As Wander, trying to save the woman whom you love, you have to find and slay 16 awe-inspiring colossi that tower over trees like armored, lumbering skyscrapers. The colossi shake the ground as they walk. If you dare, imagine standing under the Stay Puft Marshmallow Man, climbing onto one of his feet, scampering up one of his legs, struggling up his torso and neck, and stabbing the vulnerable spot on the top of his head — tucked so obviously beneath his adorable sailor hat. For any sane person, it’s a terrifying proposition.
Each colossus is a puzzle, so, much like the boxers in Nintendo’s Punch-Out!! series, you have to figure out how to expose the beast’s weak points. While a game comprising only boss fights might seem liable to disappoint, the towering beasts in Shadow of the Colossus go far beyond traditional boss fights. If you think that you’re going to kill a colossus by jumping on its head three times, then you have earned a hard, hard lesson: The colossi don’t play around. While some colossi seem docile, at least initially, others will try to smash you into paste as soon as they see you. As you might expect, the closer that you get to a colossus, the more guarded it becomes. Once you unsheath your sword, you’ve tossed your cards on the table, and the colossus goes into survival mode.
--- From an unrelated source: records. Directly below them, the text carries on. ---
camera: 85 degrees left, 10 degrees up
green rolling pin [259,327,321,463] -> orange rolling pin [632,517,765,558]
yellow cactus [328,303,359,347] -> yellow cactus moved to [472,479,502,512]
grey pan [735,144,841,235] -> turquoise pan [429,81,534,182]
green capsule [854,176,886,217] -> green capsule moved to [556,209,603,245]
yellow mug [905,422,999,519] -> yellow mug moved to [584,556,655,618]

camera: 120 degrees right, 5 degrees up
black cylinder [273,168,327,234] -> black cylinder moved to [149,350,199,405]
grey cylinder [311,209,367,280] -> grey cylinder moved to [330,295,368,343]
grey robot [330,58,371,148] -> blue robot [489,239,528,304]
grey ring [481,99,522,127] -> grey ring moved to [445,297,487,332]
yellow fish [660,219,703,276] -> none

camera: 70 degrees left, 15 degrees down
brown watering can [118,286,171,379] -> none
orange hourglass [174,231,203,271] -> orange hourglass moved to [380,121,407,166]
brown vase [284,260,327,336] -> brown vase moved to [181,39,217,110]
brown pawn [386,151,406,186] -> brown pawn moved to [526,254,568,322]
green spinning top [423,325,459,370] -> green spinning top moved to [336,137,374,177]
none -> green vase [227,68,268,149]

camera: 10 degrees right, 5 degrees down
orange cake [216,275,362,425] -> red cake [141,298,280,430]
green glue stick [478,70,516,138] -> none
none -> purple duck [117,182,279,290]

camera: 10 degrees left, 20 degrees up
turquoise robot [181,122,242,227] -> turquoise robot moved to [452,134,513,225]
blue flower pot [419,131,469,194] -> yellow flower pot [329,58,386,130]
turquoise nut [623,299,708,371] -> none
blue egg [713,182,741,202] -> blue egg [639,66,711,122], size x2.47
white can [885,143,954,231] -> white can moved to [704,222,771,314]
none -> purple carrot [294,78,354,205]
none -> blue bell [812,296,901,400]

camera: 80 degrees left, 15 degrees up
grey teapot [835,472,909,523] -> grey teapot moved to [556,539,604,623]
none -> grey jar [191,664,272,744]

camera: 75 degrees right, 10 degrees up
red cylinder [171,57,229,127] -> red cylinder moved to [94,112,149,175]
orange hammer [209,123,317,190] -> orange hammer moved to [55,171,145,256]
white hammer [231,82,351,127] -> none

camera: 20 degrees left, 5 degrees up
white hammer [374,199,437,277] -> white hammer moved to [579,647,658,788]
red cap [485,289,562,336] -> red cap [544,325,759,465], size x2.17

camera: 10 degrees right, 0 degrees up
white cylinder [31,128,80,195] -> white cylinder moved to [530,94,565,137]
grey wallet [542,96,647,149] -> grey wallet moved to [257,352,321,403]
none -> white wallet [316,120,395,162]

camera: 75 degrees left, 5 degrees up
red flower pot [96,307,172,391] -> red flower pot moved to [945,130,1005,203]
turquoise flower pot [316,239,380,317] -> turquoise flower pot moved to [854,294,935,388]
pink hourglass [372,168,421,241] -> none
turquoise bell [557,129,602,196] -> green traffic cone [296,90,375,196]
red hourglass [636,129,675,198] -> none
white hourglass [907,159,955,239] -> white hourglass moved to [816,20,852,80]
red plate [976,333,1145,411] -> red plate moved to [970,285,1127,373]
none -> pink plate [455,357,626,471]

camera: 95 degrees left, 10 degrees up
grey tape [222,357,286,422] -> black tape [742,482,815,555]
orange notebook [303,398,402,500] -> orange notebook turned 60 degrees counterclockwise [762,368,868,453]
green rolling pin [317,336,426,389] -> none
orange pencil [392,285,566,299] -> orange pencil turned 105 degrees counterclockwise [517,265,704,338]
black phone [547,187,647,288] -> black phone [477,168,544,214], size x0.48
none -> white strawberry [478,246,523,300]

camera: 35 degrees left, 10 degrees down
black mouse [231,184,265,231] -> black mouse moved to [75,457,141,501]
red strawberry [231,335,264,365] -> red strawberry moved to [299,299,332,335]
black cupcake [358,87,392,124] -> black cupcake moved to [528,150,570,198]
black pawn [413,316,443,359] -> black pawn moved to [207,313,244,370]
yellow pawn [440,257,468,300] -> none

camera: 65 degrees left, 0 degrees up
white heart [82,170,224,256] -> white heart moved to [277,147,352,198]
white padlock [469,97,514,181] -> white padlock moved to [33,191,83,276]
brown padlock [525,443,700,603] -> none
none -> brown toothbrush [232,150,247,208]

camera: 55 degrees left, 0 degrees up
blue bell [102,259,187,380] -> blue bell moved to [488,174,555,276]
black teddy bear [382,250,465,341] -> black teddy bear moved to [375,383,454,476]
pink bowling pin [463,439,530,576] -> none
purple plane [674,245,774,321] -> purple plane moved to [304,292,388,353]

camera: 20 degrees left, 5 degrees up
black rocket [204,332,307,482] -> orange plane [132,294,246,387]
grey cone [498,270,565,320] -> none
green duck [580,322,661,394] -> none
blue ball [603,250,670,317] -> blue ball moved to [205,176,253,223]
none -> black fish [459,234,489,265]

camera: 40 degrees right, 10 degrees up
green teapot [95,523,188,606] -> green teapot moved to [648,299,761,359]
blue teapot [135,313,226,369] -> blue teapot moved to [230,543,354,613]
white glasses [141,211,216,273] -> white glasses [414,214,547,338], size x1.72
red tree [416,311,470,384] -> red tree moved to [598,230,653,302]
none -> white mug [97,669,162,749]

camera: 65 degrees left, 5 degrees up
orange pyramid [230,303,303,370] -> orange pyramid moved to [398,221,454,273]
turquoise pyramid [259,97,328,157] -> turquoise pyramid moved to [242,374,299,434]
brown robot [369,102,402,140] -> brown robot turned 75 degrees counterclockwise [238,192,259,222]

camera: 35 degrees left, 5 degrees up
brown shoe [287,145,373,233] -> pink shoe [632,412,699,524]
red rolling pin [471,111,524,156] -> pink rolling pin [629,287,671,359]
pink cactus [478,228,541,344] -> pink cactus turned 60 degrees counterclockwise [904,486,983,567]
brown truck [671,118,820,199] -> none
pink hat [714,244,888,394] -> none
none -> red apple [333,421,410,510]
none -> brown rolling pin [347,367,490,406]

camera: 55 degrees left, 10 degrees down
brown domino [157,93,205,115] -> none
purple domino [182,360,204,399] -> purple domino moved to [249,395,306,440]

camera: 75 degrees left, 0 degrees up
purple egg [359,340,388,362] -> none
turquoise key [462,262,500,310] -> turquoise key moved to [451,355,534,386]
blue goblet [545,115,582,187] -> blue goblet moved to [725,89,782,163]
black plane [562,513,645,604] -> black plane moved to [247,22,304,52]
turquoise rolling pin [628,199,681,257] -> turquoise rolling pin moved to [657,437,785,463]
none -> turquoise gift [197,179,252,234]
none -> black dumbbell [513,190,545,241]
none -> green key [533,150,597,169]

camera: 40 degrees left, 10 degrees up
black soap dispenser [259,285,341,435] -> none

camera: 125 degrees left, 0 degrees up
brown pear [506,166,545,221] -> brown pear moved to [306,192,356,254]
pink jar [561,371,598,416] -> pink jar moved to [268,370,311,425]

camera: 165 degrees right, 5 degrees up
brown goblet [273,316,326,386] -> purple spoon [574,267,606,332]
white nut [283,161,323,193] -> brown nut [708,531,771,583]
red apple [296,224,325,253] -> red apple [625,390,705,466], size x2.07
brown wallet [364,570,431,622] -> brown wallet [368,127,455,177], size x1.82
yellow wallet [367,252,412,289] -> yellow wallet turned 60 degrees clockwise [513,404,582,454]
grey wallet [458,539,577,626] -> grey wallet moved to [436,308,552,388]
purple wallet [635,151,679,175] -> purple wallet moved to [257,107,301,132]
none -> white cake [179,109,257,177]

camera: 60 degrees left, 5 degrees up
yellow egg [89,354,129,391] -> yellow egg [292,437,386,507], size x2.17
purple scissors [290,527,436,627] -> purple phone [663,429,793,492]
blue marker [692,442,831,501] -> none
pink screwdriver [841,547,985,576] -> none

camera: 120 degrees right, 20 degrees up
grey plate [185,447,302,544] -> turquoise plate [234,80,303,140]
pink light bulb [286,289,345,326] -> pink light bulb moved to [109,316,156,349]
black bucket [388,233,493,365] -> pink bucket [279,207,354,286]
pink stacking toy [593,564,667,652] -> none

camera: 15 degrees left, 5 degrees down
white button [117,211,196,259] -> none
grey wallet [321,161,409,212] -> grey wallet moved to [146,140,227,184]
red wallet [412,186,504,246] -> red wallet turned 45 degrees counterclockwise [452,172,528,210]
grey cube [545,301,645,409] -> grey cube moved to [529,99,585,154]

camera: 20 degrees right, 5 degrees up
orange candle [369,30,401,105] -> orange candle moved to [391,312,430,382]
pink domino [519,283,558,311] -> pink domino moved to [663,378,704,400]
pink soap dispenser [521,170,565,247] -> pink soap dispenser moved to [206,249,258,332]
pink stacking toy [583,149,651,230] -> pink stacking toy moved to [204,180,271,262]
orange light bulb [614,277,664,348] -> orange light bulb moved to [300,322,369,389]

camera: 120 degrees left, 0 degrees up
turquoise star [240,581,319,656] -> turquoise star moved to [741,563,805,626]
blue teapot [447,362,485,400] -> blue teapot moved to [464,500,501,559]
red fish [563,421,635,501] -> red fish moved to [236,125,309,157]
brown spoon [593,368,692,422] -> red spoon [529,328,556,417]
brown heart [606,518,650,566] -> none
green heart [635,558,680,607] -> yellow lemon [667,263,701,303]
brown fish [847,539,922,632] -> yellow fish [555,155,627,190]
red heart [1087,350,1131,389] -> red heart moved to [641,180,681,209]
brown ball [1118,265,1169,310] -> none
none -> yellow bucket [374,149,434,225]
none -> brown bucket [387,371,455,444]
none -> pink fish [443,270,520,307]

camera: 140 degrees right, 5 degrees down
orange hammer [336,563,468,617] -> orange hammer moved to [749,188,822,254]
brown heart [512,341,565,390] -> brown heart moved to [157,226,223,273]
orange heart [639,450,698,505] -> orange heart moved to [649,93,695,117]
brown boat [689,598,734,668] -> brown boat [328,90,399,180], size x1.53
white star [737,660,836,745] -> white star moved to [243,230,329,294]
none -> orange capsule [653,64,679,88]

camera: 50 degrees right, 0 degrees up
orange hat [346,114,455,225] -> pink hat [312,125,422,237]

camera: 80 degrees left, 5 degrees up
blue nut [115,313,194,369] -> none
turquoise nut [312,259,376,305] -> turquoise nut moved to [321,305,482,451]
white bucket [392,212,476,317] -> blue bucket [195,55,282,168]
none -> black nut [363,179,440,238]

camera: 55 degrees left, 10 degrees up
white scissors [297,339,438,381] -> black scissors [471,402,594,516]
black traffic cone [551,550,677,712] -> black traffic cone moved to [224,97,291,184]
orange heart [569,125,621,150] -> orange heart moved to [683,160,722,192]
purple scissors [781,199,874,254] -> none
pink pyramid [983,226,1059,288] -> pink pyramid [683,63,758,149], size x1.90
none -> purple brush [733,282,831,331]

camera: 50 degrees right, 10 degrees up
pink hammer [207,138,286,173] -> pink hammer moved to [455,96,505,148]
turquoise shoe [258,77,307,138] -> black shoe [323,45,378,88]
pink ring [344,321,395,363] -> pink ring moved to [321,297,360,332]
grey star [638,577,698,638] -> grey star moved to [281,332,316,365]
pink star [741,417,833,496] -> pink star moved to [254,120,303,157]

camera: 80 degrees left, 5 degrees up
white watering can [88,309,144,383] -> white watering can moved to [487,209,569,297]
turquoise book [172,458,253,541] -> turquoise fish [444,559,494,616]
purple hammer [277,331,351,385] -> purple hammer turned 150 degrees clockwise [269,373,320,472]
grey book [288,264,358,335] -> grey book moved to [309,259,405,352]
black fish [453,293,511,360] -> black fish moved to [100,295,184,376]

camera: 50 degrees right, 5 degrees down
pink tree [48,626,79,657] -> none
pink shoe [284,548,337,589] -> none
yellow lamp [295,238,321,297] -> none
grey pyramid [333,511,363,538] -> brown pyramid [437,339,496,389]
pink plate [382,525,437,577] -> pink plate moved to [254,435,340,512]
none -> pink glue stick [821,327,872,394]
Sony, as well as other game companies, have garnered heat from some gamers by re-releasing games on newer consoles; however, the PS4 version of Shadow of the Colossus isn’t a remaster, and it’s one of the greatest video games of either past or present. If you haven’t played Shadow of the Colossus, which, for me, sits behind only The Legend of Zelda: Ocarina of Time, then you have the opportunity to play the definitive version. I implore you not to miss the opportunity.
Shadow of the Colossus transcends video games. It’s imaginative art. It’s brilliant storytelling. It’s a beautiful experience that evokes every emotion and leaves you with a heavy heart. And yet, somehow, you recognize that the journey has been magnificent.